Databricks Community

Anonymous · ‎11-17-2022

Hi all,

I have a set up SQL query run with 5 hours but the SQL endpoint take too long to start up with each run. Currently I don't know how to fix this 😞

Could you please help me how to improve this?

Unforgiven · ‎11-21-2022

or refer on this : Faster SQL Queries on Delta Lake with Dynamic File Pruning

https://www.databricks.com/blog/2020/04/30/faster-sql-queries-on-delta-lake-with-dynamic-file-prunin...

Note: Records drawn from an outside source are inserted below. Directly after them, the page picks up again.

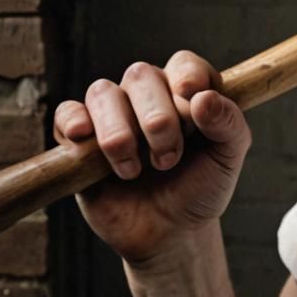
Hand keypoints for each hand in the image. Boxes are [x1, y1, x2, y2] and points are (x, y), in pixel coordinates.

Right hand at [53, 51, 251, 264]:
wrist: (170, 233)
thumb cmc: (202, 188)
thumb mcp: (228, 158)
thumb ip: (228, 124)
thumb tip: (204, 97)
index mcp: (186, 92)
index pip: (183, 63)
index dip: (187, 75)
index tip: (190, 97)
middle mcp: (148, 96)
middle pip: (141, 75)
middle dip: (157, 118)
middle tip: (169, 159)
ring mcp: (113, 115)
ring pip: (103, 92)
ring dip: (120, 131)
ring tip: (133, 169)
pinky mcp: (80, 140)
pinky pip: (68, 113)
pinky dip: (74, 121)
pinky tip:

View solution in original post

Debayan · ‎11-17-2022

Hi @Jensen Ackles , Could you please do a tcpdump to the endpoint and check the hops. Also, checking network logs may help too. Also, is the query heavy? Was it working fine before (on-time)?

Anonymous · ‎11-17-2022

Actually, sometime it works ok, sometime it takes too long. BTW, I will get a tcpdump to check.

Tks

Unforgiven · ‎11-21-2022

It's possible the connectivity to hive metastore is causing the delay here. When there is a high degree of concurrency and contention for metastore access. Interactive clusters in DBR are configured to use up to 5 (spark.databricks.hive.metastore.client.pool.size) hive clients. So if there are more than 5 concurrently running queries that are accessing the hive for a longer time, then there could be slowness.

The easy solution to try is to increase "spark.databricks.hive.metastore.client.pool.size" . Try increasing to 32 and see if there is an improvement.